▶ _Material provided_:
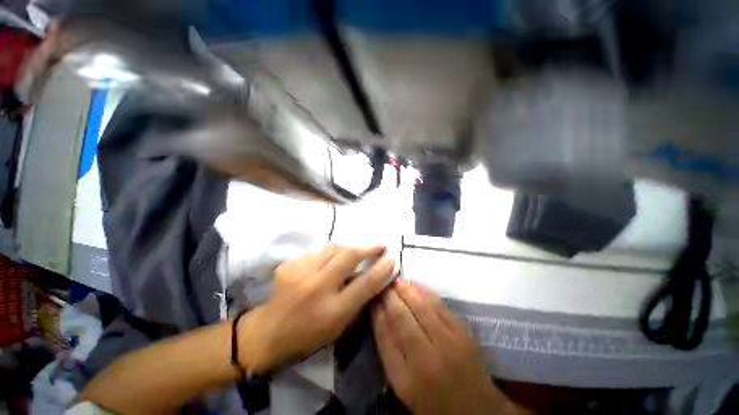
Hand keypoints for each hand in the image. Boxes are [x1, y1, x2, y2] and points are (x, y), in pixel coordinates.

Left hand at [243, 244, 394, 372]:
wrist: (267, 332)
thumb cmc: (308, 335)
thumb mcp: (339, 327)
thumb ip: (358, 301)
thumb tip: (375, 278)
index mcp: (332, 310)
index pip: (364, 284)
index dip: (381, 269)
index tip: (392, 258)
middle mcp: (317, 287)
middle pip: (349, 256)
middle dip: (368, 248)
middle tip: (379, 245)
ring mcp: (301, 272)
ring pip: (333, 248)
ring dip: (348, 249)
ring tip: (355, 252)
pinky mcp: (290, 264)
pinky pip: (318, 252)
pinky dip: (329, 255)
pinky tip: (328, 262)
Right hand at [372, 281, 517, 414]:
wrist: (475, 409)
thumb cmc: (432, 400)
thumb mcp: (402, 384)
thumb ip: (388, 349)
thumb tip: (378, 313)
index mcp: (406, 378)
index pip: (385, 334)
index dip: (376, 310)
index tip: (372, 296)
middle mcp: (427, 359)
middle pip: (401, 316)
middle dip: (389, 296)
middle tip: (383, 283)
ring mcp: (449, 344)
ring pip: (421, 306)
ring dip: (407, 289)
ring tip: (397, 279)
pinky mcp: (464, 334)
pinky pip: (440, 305)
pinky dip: (425, 291)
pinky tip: (416, 284)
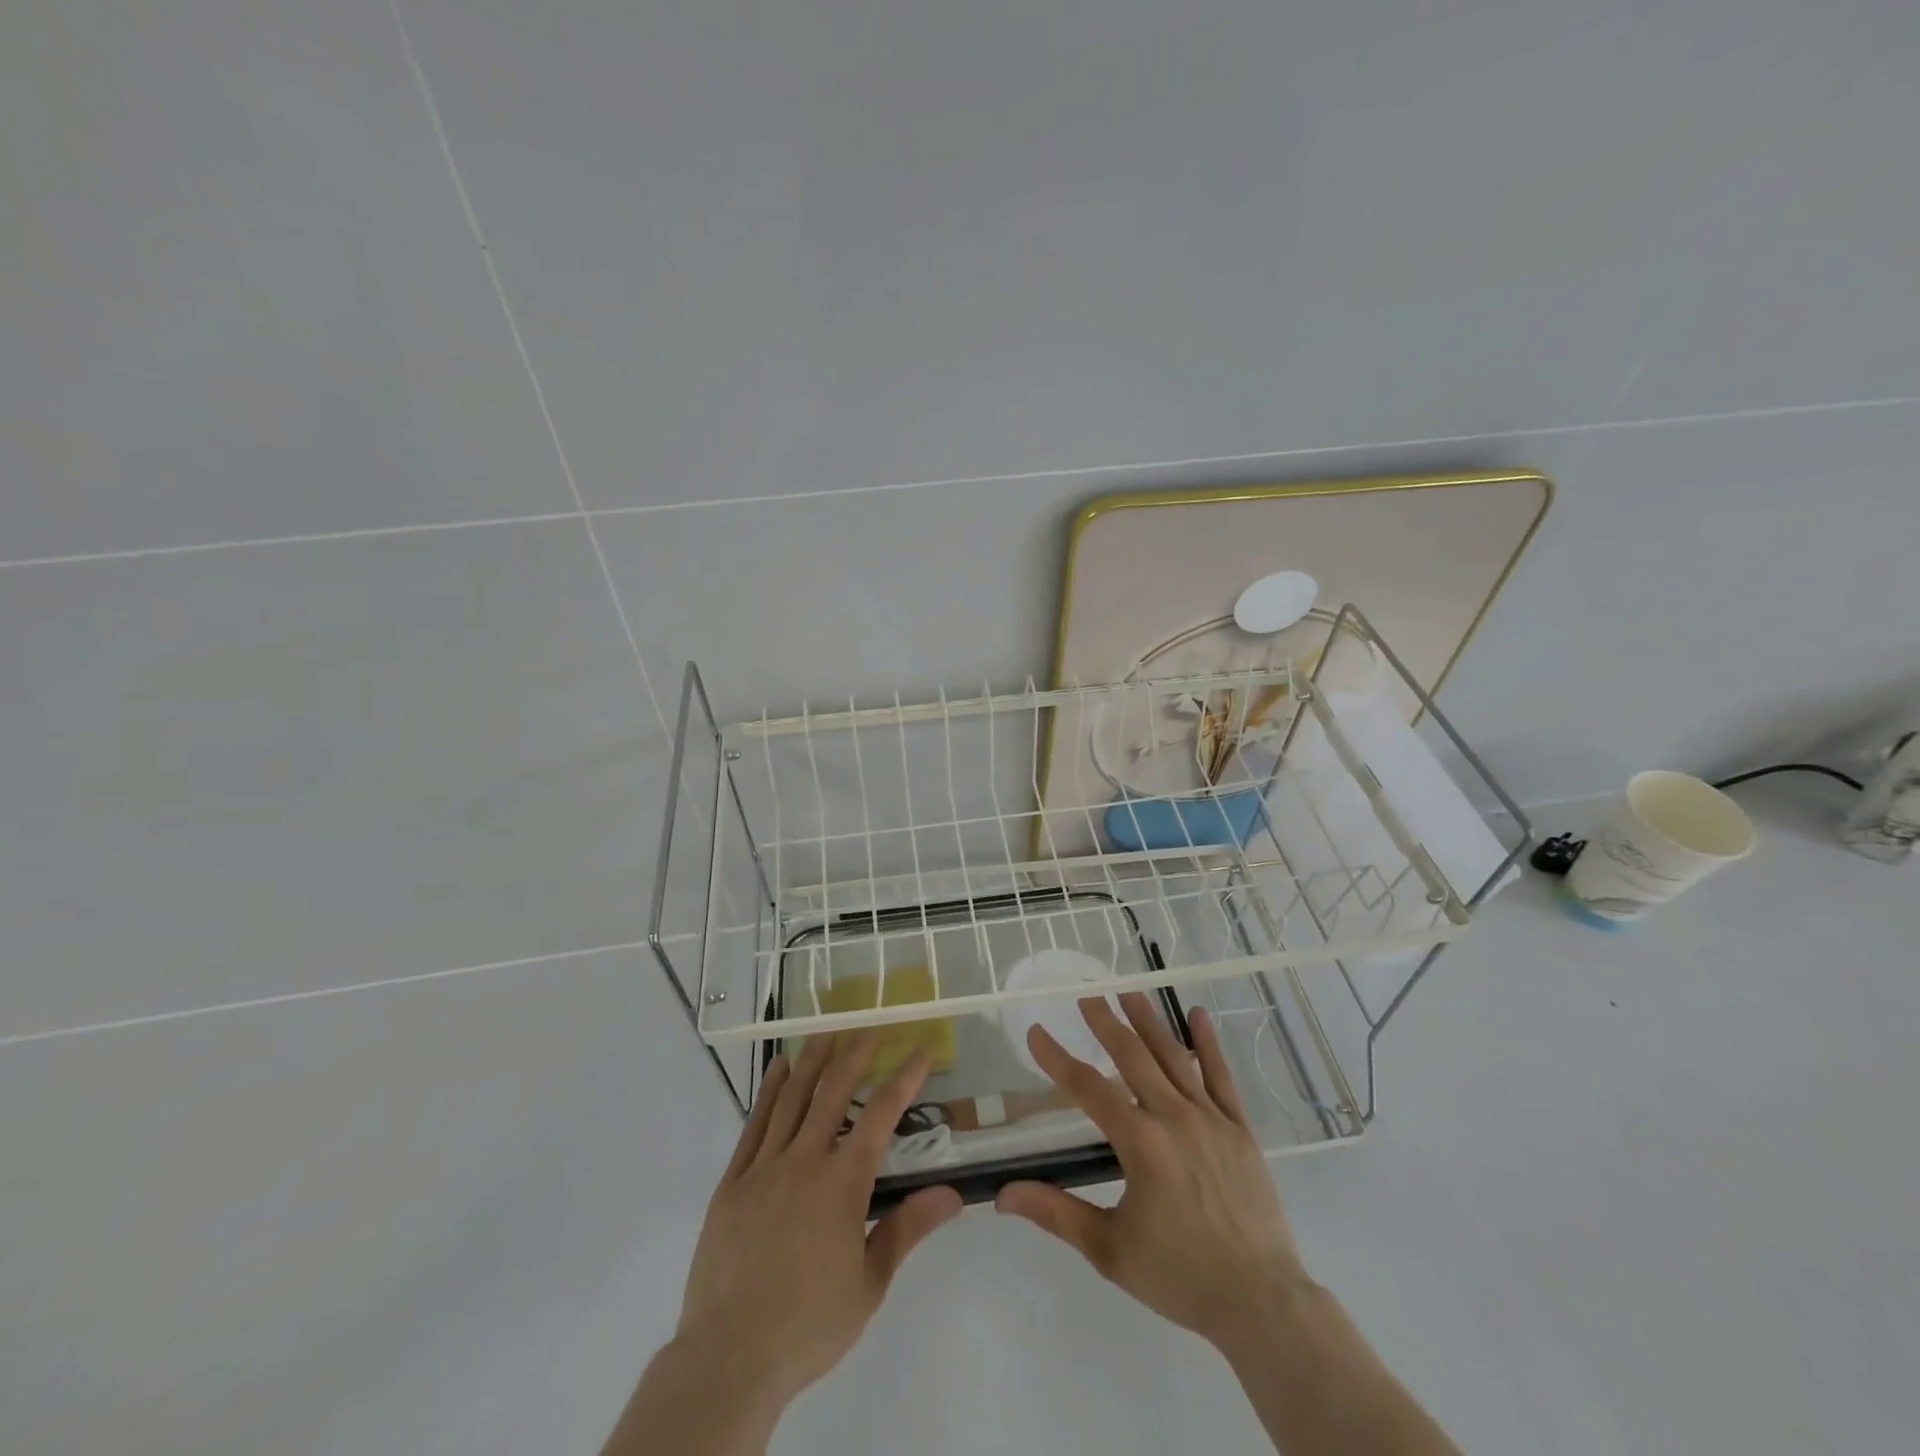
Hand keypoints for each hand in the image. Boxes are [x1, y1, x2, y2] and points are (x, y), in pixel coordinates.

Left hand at [673, 1031, 962, 1414]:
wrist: (729, 1356)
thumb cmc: (809, 1324)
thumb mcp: (870, 1283)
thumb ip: (908, 1229)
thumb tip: (952, 1193)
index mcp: (843, 1183)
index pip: (881, 1115)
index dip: (904, 1078)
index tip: (919, 1050)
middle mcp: (805, 1160)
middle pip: (833, 1092)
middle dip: (854, 1055)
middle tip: (868, 1028)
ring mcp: (765, 1167)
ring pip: (792, 1098)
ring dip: (813, 1061)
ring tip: (826, 1033)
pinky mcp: (733, 1181)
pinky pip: (755, 1124)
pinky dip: (769, 1091)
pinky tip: (778, 1069)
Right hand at [995, 993, 1309, 1350]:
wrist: (1262, 1302)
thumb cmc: (1180, 1276)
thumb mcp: (1110, 1249)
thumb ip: (1056, 1214)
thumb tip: (1002, 1196)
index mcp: (1140, 1143)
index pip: (1087, 1088)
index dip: (1057, 1058)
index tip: (1036, 1032)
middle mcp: (1173, 1117)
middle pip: (1132, 1056)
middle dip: (1105, 1023)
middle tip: (1086, 996)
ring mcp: (1211, 1118)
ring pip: (1173, 1056)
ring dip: (1148, 1022)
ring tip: (1128, 992)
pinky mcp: (1240, 1128)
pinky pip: (1221, 1076)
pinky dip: (1208, 1043)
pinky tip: (1197, 1015)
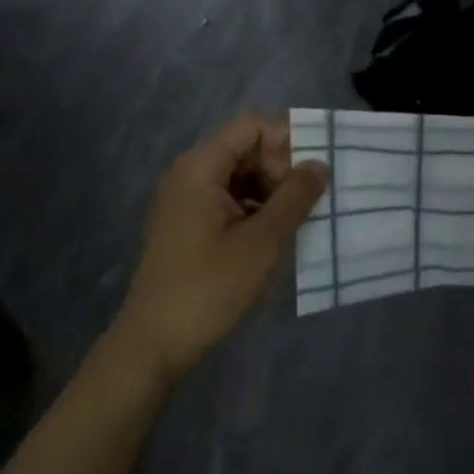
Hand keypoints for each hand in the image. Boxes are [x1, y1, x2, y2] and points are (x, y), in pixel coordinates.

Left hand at [115, 113, 328, 382]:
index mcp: (200, 167)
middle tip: (307, 201)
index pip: (252, 127)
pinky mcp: (189, 224)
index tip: (312, 173)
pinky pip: (229, 198)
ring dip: (271, 190)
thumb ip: (295, 196)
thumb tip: (320, 163)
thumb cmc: (208, 287)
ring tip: (298, 218)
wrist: (153, 346)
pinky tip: (275, 233)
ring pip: (241, 175)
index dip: (287, 141)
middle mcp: (190, 173)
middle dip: (281, 168)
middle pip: (246, 148)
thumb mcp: (262, 241)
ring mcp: (186, 199)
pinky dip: (255, 207)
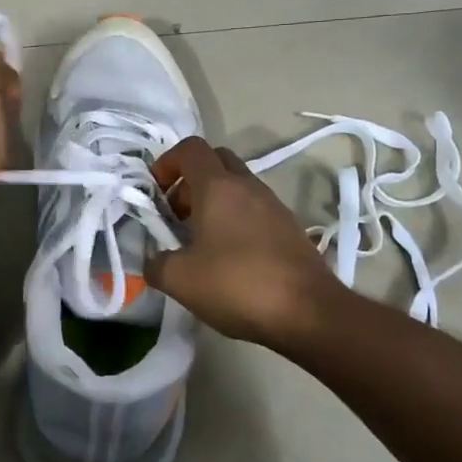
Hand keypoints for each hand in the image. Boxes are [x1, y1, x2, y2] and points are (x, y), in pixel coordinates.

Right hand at [145, 137, 347, 347]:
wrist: (308, 312)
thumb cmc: (238, 285)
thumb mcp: (181, 280)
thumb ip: (157, 264)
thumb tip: (152, 261)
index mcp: (218, 187)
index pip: (191, 149)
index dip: (167, 162)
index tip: (155, 191)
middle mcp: (248, 187)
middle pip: (216, 161)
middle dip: (190, 180)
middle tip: (176, 214)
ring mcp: (274, 206)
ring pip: (237, 187)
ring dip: (214, 203)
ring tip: (199, 241)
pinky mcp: (290, 228)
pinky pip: (255, 210)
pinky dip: (235, 220)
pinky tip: (228, 258)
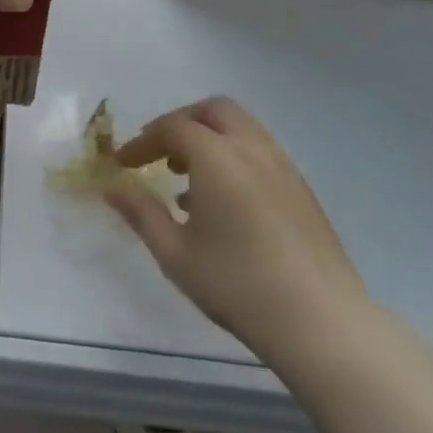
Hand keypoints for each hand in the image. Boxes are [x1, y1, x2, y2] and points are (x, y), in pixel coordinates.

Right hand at [104, 97, 378, 377]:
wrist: (320, 322)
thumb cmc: (236, 284)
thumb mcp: (174, 252)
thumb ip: (141, 213)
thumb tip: (112, 188)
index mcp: (218, 157)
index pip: (172, 128)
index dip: (142, 141)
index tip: (122, 164)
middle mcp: (253, 149)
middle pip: (213, 111)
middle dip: (180, 123)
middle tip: (158, 153)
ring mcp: (284, 167)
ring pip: (242, 128)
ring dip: (209, 138)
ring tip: (186, 178)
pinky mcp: (302, 189)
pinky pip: (260, 152)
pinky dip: (233, 156)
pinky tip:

▶ _Exercise_: Extract every line containing the string "Right" from the data above.

▶ _Your solution_:
Right hand at [372, 281, 517, 414]:
Right hand at [995, 993, 1309, 1350]:
Right hand at [145, 137, 347, 347]:
Right hand at [104, 97, 378, 377]:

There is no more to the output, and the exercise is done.